== Segment start ==
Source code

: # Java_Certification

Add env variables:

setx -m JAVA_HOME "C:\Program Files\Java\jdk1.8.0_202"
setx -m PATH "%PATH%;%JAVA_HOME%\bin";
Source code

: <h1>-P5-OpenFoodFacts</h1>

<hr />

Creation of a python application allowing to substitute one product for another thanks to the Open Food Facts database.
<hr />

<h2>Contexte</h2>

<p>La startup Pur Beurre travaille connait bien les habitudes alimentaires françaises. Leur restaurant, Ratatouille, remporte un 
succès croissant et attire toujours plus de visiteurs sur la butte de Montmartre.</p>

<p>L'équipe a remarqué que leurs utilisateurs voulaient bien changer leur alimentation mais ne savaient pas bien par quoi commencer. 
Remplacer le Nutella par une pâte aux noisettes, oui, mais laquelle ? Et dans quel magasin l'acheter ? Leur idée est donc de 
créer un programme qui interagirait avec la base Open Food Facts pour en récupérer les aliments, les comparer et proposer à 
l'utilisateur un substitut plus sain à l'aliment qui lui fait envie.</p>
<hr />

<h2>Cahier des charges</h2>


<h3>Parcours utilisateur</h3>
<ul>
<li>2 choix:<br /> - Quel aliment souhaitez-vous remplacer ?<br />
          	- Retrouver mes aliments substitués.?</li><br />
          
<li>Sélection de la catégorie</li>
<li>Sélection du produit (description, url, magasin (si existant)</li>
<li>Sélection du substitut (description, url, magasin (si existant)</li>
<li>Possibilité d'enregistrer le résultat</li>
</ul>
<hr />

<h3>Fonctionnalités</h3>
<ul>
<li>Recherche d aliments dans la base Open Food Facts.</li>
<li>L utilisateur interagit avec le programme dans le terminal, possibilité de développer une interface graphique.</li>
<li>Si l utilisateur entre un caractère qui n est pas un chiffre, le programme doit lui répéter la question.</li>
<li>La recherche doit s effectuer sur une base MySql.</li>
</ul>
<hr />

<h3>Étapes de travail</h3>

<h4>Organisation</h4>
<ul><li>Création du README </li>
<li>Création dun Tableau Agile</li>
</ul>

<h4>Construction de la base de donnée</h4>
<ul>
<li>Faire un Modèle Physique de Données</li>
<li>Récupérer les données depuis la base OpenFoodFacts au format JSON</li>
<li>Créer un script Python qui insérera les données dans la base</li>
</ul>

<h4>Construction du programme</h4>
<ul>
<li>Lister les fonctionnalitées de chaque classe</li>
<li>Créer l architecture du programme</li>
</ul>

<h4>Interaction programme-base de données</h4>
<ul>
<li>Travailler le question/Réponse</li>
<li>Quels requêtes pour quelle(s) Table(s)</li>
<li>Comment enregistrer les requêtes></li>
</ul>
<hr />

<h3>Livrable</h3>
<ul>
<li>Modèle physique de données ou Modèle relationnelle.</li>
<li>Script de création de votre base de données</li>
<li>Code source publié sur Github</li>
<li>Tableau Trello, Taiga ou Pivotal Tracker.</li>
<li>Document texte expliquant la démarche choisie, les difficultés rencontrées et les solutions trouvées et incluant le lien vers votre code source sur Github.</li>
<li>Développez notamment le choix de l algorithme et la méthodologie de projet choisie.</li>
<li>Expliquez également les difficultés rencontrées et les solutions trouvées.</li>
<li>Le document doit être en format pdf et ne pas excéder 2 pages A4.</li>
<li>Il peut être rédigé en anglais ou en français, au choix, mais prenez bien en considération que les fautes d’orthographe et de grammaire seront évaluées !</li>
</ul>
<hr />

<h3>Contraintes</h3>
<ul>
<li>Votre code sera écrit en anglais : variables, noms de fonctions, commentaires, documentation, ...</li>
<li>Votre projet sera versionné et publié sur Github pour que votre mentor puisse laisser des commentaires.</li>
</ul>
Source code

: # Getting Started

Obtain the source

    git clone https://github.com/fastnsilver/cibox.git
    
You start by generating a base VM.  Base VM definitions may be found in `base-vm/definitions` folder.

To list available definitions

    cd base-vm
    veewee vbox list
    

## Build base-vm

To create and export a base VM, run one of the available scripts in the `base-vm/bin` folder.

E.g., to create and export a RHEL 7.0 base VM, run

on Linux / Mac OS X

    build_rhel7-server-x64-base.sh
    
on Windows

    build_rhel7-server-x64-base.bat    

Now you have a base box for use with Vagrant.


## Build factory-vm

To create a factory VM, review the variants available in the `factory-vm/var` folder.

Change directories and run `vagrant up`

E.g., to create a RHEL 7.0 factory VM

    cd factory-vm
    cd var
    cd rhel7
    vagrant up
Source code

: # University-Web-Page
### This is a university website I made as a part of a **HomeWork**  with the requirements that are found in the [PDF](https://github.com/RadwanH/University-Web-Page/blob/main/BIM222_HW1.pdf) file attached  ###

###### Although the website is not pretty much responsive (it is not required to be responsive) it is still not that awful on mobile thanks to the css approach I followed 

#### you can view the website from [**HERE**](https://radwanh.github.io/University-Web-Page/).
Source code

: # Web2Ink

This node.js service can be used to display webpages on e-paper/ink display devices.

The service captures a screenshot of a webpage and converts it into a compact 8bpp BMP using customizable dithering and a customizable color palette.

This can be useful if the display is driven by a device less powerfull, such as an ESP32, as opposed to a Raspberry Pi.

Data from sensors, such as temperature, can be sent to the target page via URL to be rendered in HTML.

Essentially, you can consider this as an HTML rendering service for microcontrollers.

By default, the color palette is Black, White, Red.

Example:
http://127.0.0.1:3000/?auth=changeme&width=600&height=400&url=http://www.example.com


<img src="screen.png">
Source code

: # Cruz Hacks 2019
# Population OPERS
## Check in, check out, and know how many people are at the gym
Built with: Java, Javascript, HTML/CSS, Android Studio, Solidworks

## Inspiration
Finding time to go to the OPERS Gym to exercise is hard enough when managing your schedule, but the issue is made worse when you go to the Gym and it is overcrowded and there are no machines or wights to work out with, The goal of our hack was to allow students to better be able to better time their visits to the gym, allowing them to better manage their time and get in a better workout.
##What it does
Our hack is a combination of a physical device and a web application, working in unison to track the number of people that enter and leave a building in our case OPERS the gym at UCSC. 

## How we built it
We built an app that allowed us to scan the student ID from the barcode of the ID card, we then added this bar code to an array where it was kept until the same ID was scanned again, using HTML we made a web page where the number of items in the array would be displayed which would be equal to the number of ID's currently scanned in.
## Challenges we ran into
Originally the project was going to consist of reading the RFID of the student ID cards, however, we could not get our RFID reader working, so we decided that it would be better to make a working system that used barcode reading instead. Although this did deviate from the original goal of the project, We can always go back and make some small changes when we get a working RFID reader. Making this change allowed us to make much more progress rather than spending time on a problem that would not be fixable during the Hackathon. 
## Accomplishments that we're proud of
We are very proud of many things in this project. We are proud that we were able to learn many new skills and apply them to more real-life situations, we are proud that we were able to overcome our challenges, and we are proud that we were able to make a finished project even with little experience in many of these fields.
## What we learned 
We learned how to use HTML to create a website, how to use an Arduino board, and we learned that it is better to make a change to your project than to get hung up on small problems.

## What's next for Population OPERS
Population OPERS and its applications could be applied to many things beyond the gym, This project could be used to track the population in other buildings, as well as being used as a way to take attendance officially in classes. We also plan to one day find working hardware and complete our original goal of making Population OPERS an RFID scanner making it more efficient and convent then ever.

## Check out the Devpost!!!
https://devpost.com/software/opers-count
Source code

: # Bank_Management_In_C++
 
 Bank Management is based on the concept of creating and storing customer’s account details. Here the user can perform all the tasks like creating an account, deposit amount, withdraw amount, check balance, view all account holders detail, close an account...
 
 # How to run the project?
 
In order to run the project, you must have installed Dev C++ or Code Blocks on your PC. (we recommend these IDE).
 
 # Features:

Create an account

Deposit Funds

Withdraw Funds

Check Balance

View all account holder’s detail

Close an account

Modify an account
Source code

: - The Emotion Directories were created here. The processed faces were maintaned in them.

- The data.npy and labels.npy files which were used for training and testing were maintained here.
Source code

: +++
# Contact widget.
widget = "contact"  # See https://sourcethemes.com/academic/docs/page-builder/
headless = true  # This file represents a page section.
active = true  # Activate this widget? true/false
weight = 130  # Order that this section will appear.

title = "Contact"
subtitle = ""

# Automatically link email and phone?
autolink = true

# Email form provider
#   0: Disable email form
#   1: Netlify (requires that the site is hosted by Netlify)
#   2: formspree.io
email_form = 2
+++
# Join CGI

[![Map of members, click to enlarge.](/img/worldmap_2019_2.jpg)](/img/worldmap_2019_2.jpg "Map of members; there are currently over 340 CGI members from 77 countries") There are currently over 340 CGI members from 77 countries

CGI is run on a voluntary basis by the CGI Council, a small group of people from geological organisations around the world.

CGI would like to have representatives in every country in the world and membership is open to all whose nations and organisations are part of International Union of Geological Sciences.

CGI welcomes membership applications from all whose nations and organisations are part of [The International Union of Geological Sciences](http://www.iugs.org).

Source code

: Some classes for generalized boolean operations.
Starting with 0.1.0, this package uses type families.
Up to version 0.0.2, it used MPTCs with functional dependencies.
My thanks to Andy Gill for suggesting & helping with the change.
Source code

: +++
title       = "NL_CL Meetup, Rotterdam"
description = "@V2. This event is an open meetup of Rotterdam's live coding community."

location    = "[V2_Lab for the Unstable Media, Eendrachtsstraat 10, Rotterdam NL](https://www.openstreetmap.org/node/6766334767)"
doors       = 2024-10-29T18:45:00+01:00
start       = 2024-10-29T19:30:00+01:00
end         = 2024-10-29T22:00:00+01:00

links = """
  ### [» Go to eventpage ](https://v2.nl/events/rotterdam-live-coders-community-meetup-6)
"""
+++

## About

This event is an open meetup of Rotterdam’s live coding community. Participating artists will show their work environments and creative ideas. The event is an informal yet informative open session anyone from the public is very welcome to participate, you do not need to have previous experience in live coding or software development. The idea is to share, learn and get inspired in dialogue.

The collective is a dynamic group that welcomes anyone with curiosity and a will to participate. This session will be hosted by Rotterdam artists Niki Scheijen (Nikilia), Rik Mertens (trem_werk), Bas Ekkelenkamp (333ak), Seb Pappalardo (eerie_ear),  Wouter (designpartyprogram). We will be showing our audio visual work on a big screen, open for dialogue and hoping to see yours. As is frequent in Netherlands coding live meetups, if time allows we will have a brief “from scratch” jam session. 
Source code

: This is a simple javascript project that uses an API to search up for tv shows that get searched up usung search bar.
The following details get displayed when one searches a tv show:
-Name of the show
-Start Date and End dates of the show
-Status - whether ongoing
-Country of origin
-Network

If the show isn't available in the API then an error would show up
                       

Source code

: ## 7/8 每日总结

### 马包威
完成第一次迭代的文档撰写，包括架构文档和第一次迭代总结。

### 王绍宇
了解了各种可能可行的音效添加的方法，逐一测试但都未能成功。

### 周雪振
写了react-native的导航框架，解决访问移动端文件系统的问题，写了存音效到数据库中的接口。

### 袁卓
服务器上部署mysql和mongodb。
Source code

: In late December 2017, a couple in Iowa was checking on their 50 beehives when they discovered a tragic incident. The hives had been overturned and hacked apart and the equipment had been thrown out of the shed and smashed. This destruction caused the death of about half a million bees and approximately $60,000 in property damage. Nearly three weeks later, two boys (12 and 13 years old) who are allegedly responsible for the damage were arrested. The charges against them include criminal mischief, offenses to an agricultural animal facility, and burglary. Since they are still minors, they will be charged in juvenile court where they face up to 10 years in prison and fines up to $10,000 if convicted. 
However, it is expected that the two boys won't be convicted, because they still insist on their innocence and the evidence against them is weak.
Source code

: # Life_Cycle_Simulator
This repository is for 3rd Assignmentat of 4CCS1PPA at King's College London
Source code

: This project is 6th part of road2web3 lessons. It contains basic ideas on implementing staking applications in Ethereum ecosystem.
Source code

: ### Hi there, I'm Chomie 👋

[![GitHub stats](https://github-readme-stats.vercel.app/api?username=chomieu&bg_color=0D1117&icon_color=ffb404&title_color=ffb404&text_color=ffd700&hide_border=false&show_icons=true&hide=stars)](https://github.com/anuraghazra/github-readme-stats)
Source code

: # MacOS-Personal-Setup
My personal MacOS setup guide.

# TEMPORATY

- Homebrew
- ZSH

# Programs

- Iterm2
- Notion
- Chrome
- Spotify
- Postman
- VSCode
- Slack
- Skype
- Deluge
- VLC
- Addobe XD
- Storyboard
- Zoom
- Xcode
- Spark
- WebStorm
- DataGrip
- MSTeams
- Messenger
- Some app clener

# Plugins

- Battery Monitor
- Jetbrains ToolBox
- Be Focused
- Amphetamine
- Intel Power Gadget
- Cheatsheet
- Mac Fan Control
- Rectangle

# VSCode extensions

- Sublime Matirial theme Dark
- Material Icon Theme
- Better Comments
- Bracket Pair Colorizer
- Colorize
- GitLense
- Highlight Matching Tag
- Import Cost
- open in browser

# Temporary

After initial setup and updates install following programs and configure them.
== Segment end ==
Exercise prompt ::
Retype word for word everything in the listing above from the line that holds "l'utilisateur un substitut" down to the line that holds "- Retrouver mes". Keep both end lines and leave out the rest.

Result of the exercise ::
l'utilisateur un substitut plus sain à l'aliment qui lui fait envie.</p>
<hr />

<h2>Cahier des charges</h2>


<h3>Parcours utilisateur</h3>
<ul>
<li>2 choix:<br /> - Quel aliment souhaitez-vous remplacer ?<br />
          	- Retrouver mes aliments substitués.?</li><br />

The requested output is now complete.